If you re-posted the picture of those two kangaroos hugging, or a sad koala perched in front of a charred forest or that red-spotted satellite image of Australia recently, you were probably just virtue signaling.
Don’t get me wrong, the Australian wildfires are a tragedy that deserve attention on social media. So, you’re not wrong for expressing your moral outrage or solidarity on Twitter, but you’re also not ... not virtue signaling — also known as social commentary for the purpose of indicating your morality.
I’m not saying that virtue signaling is inherently bad — there’s no such thing as bad publicity, right? But I did have a moment last week when I saw that same sad picture of the ash-dusted joeys, hit the paper plane icon and started swiping to see which filter made them look the most sad.
Now, the moment you’re having while reading this is likely the same moment that I had — I thought to myself, 'This is ridiculous,' and decided not to post the picture to my story. Immediately afterwards, I had an even weirder moment where I felt bad for not having shared anything on my story about the blaze.
Did my lack of virtue signaling actually make me less virtuous? Was I part of the reason why there are so many misplaced marsupials?
In short, no.
I surely didn’t lose any sleep over this dilemma. But it did spark new questions about the place of virtue signaling in what we do here at The Daily Tar Heel, and my role in perhaps permitting too much of it in what we publish.
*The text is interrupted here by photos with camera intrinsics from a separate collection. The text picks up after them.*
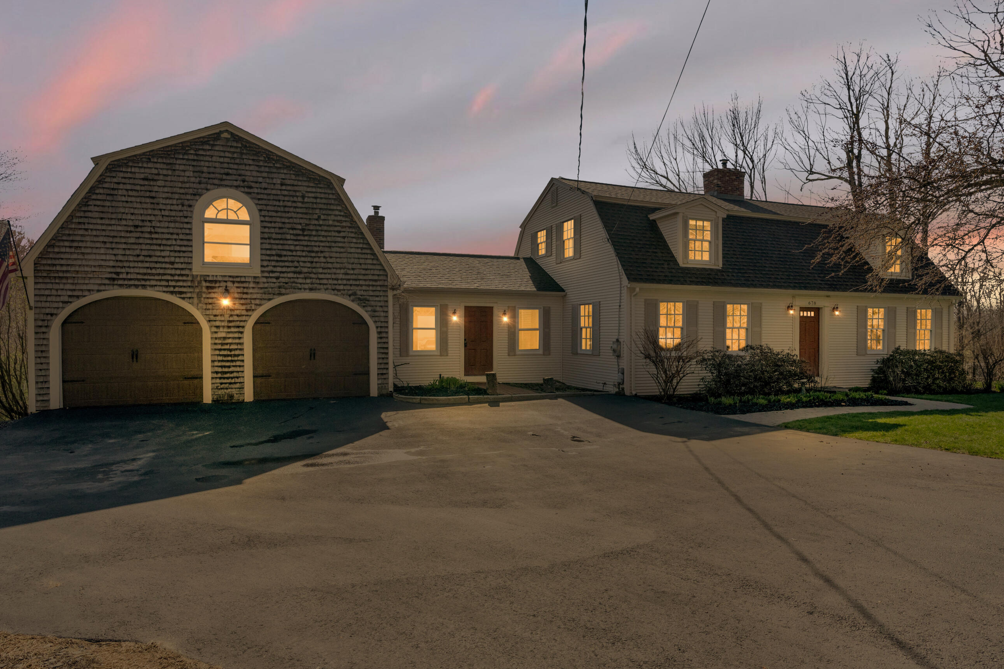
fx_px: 586
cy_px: 333
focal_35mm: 21
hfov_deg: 81.2
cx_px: 507
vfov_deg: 59.5
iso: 800
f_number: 8
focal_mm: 18
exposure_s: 1/1500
I mean, as the opinion desk, our job is pretty much to virtue signal for about 500 words with the hope that we’ve convinced readers to take a stance on a social issue. In the best case scenario, our posturing inspires readers to agree, and maybe retweet an article.
On a more personal level, however, this honestly caused me a lot of frustration as the editor of this desk because I had to wonder: Is this the fullest extent of our work?
What I’m passionate about is fighting social inequality — I’m literally majoring in it. Traditionally, that looks like making time to serve community members or actually 'doing the work.' Due to the time commitment of my role at The Daily Tar Heel, however, I’ve had to sacrifice that 'real' advocacy work with the hope that our publication could truly be a space for social change.
After some reflection following last semester, I’ve come to realize two things:
- Yes, we do a lot of virtue signaling,
- No, that’s not necessarily a bad thing.
But what does that mean?
It means that — just like those who use social media as a space for advocacy — using this platform to raise awareness about social issues is inherently helpful in spreading awareness. More importantly, though, we must recognize that it also means we are not the ones doing the work to combat inequality.
Especially as an organization that has historically excluded, and even harmed, minority communities, we can't really hold much moral high ground. We could put out 100 editorials damning white supremacy on campus, but it would never rival the work of student leaders who are on the ground, putting in the work and really being ‘about it’ every day.
We owe it to our student organizers, local non-profits and progressive policy-makers for making the structural changes for which we advocate.
This doesn’t mean that I or my desk will stop writing advocative pieces, it just means that this semester I’ll make an effort to back up my virtue signaling with action. I’m challenging my entire desk, and you all, to do the same.
Whether it’s through your course of study or career, extracurricular service commitments or simple acts of kindness, we have the capacity to move beyond virtue signaling towards action, and we should.